Begin at the line containing "one GIF file." in the data below and go on through the line containing "## Final Words", repeating each line exactly; include both ends and no other line.

Source texts of formatted documents

****************

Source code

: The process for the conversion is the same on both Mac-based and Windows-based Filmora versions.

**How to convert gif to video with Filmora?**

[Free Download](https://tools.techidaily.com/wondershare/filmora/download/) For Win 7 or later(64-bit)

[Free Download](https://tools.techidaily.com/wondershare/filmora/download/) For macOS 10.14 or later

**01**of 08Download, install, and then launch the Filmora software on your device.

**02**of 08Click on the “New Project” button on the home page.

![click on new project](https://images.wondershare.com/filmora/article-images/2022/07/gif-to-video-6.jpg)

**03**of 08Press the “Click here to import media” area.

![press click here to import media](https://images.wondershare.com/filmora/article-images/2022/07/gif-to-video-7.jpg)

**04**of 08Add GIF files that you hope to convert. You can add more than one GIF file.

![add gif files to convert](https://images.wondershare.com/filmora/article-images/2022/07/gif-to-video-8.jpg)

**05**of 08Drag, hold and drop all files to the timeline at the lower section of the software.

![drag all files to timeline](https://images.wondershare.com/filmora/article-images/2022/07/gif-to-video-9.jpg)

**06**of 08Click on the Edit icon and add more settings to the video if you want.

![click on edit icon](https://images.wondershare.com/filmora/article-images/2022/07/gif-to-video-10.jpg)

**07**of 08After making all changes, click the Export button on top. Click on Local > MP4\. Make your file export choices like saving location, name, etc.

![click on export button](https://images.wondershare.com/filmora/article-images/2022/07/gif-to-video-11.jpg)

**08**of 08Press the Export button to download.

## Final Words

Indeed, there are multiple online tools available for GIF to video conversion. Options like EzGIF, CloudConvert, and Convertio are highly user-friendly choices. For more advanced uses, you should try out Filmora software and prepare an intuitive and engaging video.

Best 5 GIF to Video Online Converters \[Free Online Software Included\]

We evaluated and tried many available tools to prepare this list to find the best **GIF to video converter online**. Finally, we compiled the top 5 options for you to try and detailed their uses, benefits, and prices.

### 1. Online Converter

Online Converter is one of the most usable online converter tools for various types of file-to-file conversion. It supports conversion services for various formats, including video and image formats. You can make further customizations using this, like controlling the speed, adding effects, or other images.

****************

## Answer to the exercise
**04**of 08Add GIF files that you hope to convert. You can add more than one GIF file.

![add gif files to convert](https://images.wondershare.com/filmora/article-images/2022/07/gif-to-video-8.jpg)

**05**of 08Drag, hold and drop all files to the timeline at the lower section of the software.

![drag all files to timeline](https://images.wondershare.com/filmora/article-images/2022/07/gif-to-video-9.jpg)

**06**of 08Click on the Edit icon and add more settings to the video if you want.

![click on edit icon](https://images.wondershare.com/filmora/article-images/2022/07/gif-to-video-10.jpg)

**07**of 08After making all changes, click the Export button on top. Click on Local > MP4\. Make your file export choices like saving location, name, etc.

![click on export button](https://images.wondershare.com/filmora/article-images/2022/07/gif-to-video-11.jpg)

**08**of 08Press the Export button to download.

## Final Words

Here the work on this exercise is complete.